Zane is an Everyman who is thrust into a seemingly impossible situation whom the reader comes to like and root for as his story progresses. Luna, although somewhat of a wooden character, grows on you after a fashion. The other Incarnations, the little you see of them, are great characters who tie everything together nicely, answering all of the questions that the reader has at the beginning of Zane's ordeal. Satan is an interesting character, although a little predictable, and he doesn't have the uniqueness that books like Death: A Life or Hell give him. All in all, he's rather forgettable, to be honest.
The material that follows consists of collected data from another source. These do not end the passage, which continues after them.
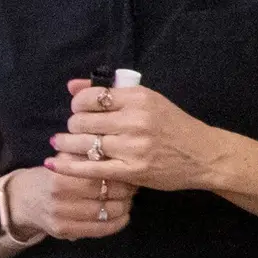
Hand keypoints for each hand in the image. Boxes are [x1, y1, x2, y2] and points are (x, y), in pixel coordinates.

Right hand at [7, 164, 134, 241]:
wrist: (23, 199)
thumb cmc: (51, 174)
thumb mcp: (64, 158)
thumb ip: (86, 153)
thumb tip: (118, 151)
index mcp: (62, 175)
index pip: (102, 175)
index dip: (121, 173)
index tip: (130, 169)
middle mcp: (61, 198)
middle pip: (108, 195)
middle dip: (127, 190)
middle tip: (134, 184)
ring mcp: (62, 218)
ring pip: (108, 214)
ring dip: (125, 206)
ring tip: (128, 198)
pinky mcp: (65, 232)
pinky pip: (101, 230)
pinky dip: (118, 223)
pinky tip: (123, 215)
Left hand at [45, 79, 222, 192]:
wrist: (202, 155)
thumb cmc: (173, 125)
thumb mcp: (148, 100)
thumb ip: (110, 92)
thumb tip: (71, 86)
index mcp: (138, 97)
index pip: (91, 97)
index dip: (77, 104)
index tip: (78, 110)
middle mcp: (135, 120)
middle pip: (83, 120)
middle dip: (72, 125)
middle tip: (72, 130)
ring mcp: (133, 147)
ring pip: (85, 144)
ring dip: (66, 145)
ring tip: (59, 145)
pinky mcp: (132, 171)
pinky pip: (92, 168)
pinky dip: (69, 167)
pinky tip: (54, 165)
I ended up really liking this book, but there were a few weakness that I feel need to be addressed. The first is the dialogue. Some of it was pretty decent, but a lot of it seemed very out of place in modern society. There were phrases that didn't quite mesh with the world that he was creating and that would have worked much better in a novel set in, say, the Middle Ages. A lot of the dialogue was also needlessly wordy. There were several soliloquies by minor characters (like the school nurse trying to explain to Zane why one little boy's soul had so much evil in it) that dragged on and were awkward to read. Much more could have been said in fewer words.
The second problem I had with this novel was how "issue-y" it was. In my review of Part Three of A Canticle for Leibowitz, I had complained that the book got too preachy at the end on the issue of assisted suicide. On a Pale Horse is preachy throughout its entirety, just at the opposite end of the issue. Piers Anthony is obviously a proponent of a person's right to die and I don't disagree with him. I'm a strong supporter of people's ability to choose to end their life or to designate themselves as a DNR in the case of an accident or other debilitating condition. But I don't appreciate being hit over the head with someone's viewpoint repeatedly...even if it's a viewpoint that I agree with. Way too much of this book was dedicated to the issue and it just became repetitive after a while. I was, frankly, bored with the topic by the time the book ended.
Other than that, I found this book to be an enjoyable read and an interesting new take on Death as a fictional character. Neither the dialogue nor the preachiness took too much away from the novel and the characters were likable enough that I'd be interested in reading the rest of the series.
I'm giving On a Pale Horse 4 out of 5 Gabriels.